EXERCISE PROMPT :: From the text on Thomas Erskine below, write out the passage starting at "Personal details" and ending at "an English judge.".

PASSAGE SHOWN ::
---

Justice of the Common Pleas
- In office 9 January 1839 – November 1842

Chief Judge of the Court of Review in Bankruptcy
- In office 20 October 1831 – November 1842

Personal details
- Born: March 12, 1788 Fleet Street, London, England
- Died: November 9, 1864 (aged 76) Bournemouth, England
- Spouse: Henrietta Traill
- Occupation: judge, lawyer

= Thomas Erskine (judge) =

English judge

Thomas Erskine, PC (12 March 1788 – 9 November 1864) was an English judge.

== Biography ==
The son of Thomas Erskine, 1st Baron Erskine, by his first wife, Frances, daughter of Daniel Moore, Thomas Erskine was born 12 March 1788 at 10 Serjeants' Inn, Fleet Street. He was brought up at Hampstead and educated at the grammar school there, and at John Foothead's, and was afterwards under Drs. Drury and Butler at Harrow School, where he was a schoolfellow of Robert Peel, Lord Aberdeen, Lord Palmerston, Lord Byron, and Theodore Hook. On becoming Lord Chancellor his father made him, still a schoolboy, his secretary of presentations, which threw him much into fashionable society. He was entered at Trinity College, Cambridge in 1808, and being a peer's son graduated MA without residence or examination in 1811, on the inauguration of the Duke of Gloucester as Chancellor.

---

DATA EXTRACTS ::

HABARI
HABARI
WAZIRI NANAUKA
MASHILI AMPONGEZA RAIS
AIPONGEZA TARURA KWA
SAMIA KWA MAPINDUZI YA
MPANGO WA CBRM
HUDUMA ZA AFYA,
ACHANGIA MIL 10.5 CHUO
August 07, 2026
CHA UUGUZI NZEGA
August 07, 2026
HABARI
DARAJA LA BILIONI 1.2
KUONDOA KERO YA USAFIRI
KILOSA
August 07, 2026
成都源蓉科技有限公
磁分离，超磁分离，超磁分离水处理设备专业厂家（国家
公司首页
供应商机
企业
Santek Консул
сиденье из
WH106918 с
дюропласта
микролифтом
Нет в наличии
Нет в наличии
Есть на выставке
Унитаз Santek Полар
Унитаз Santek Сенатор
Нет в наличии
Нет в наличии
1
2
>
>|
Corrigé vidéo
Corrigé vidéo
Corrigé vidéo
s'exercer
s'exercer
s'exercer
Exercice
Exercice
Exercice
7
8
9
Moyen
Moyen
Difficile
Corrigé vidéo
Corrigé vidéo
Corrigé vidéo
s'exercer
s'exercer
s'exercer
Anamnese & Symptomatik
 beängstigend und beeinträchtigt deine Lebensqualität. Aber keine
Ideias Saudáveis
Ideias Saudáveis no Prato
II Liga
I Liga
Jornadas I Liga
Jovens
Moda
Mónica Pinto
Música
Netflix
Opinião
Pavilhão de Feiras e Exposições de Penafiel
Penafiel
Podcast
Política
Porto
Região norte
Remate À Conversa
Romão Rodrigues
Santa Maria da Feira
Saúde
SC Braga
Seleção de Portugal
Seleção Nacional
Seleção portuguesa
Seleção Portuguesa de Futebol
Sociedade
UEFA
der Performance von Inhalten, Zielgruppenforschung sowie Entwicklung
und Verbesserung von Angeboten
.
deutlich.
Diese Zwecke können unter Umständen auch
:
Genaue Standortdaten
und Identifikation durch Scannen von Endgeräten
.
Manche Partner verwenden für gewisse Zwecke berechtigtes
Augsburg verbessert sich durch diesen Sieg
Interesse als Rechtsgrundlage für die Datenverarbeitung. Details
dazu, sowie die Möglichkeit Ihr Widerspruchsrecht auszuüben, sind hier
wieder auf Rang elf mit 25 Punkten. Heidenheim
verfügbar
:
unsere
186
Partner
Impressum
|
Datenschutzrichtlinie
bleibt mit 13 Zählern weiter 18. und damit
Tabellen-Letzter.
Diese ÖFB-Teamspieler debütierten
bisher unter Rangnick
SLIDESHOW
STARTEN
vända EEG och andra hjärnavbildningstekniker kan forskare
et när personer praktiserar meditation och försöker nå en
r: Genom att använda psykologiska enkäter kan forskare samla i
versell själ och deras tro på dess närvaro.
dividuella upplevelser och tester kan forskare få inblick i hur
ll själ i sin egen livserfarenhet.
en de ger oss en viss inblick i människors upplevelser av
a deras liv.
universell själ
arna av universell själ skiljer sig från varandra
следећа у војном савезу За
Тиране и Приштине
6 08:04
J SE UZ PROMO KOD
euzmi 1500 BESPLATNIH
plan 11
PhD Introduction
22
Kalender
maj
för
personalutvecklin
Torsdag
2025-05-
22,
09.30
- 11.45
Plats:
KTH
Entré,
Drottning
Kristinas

---

RESULT OF THE TASK ::
Personal details
- Born: March 12, 1788 Fleet Street, London, England
- Died: November 9, 1864 (aged 76) Bournemouth, England
- Spouse: Henrietta Traill
- Occupation: judge, lawyer

= Thomas Erskine (judge) =

English judge

Thomas Erskine, PC (12 March 1788 – 9 November 1864) was an English judge.